PROVIDED PASSAGE:
The client emitter also handles nested groups for deeply nested command paths. docker buildx imagetools create generates a DockerBuildxGroup with a DockerBuildxImagetoolsGroup inside it, which has a Create() method. The nesting mirrors the CLI hierarchy exactly.


Naming Conventions

The generator translates CLI names to C# identifiers using a deterministic naming convention. This is not cosmetic -- it is load-bearing, because the names must be predictable so that developers can guess them without consulting documentation.

public static class NamingConventions
{
    /// <summary>
    /// Converts a CLI option name to a PascalCase property name.
    /// --memory-swap -> MemorySwap
    /// --detach-keys -> DetachKeys
    /// --add-host    -> AddHost
    /// </summary>
    public static string ToPascalCase(string cliName)
    {
        var clean = cliName.TrimStart('-');
        var parts = clean.Split('-', '_');
        return string.Concat(parts.Select(p =>
            char.ToUpperInvariant(p[0]) + p[1..]));
    }

    /// <summary>
    /// Converts a command path to a class name.
    /// ["container", "run"] + "Docker" -> DockerContainerRunCommand
    /// </summary>
    public static string ToClassName(
        string prefix, IReadOnlyList<string> path)

YOUR GOAL:
Using the passage on the code generator, answer each question briefly.
(a) What does the client emitter generate for docker buildx imagetools create?
(b) Why must the generated names be predictable?
(c) Into what property name is the option --detach-keys converted?
The data that follow have no connection to the passage on the code generator.

PROVIDED DATA:
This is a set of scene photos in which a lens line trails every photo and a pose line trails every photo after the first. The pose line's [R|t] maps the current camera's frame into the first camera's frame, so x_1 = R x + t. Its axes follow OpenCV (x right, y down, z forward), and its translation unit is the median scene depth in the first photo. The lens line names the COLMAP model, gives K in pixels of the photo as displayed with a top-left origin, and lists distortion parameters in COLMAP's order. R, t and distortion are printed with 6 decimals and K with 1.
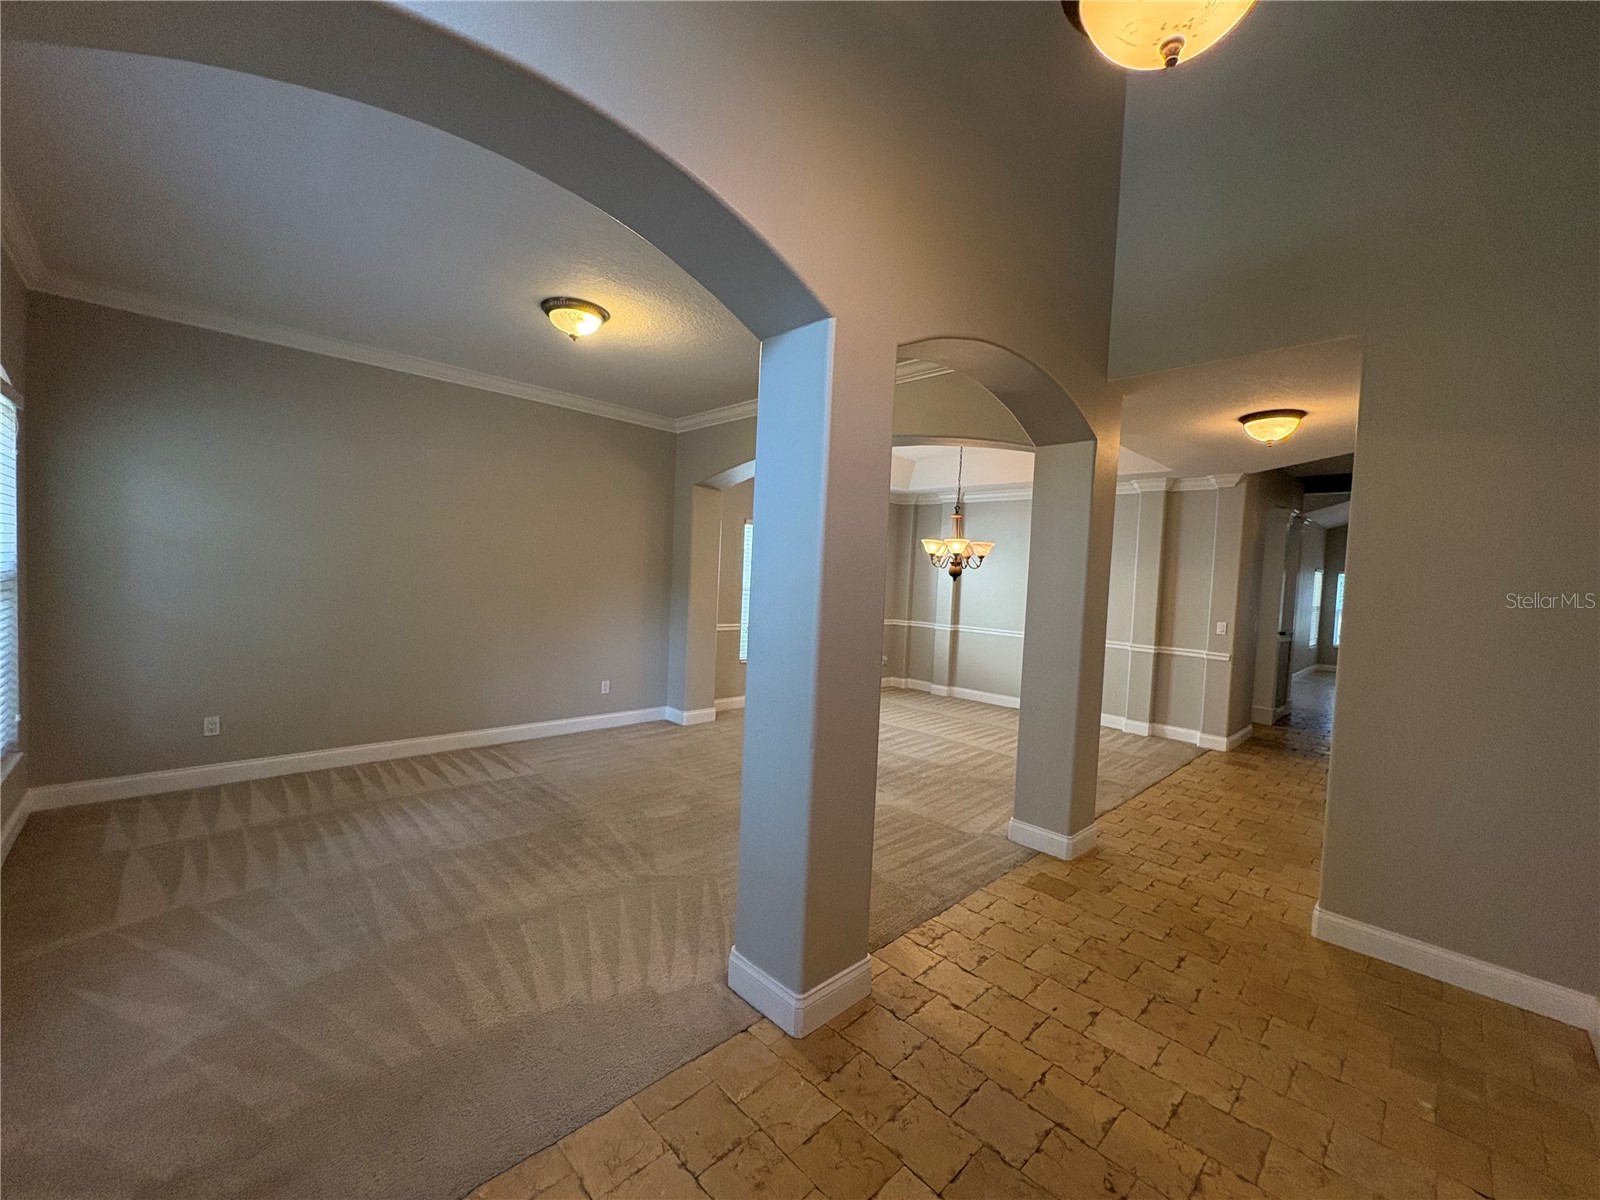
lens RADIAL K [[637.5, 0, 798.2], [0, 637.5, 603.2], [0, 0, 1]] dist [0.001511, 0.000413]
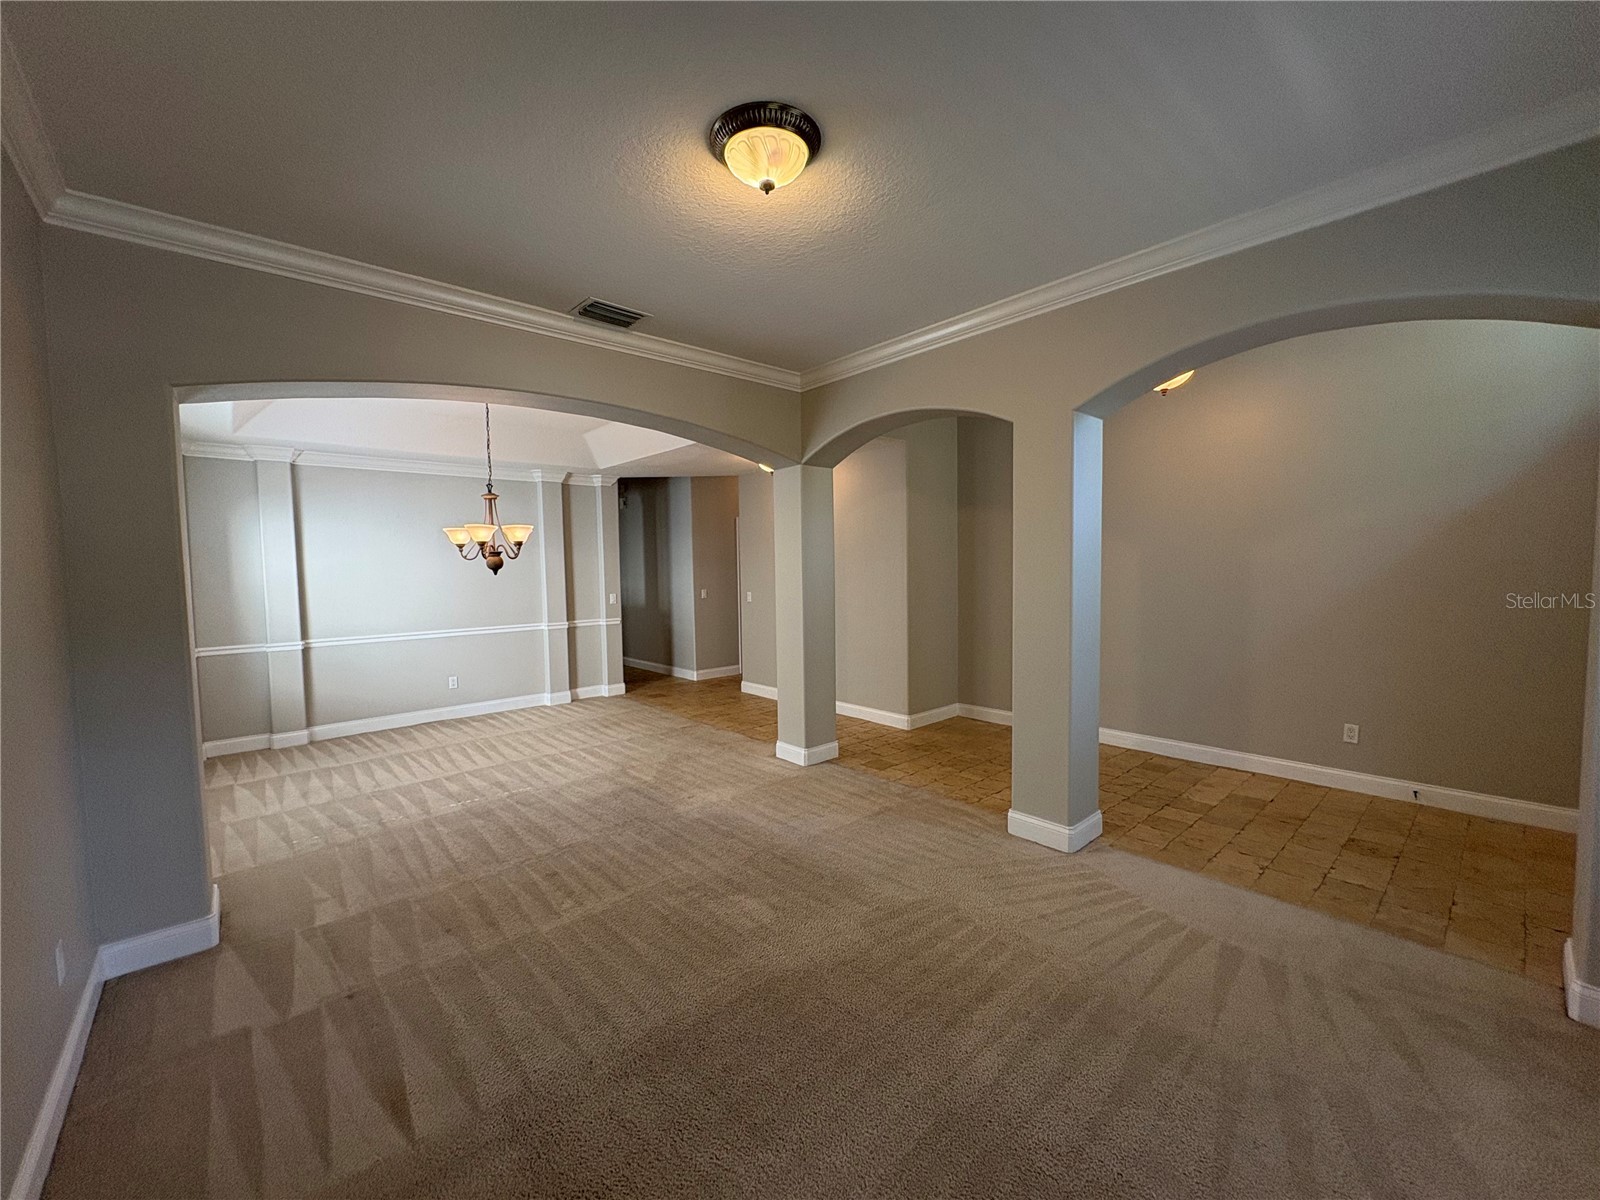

YOUR SOLUTION:
(a) A DockerBuildxGroup containing a DockerBuildxImagetoolsGroup, which has a Create() method.
(b) So that developers can guess them without consulting documentation.
(c) DetachKeys.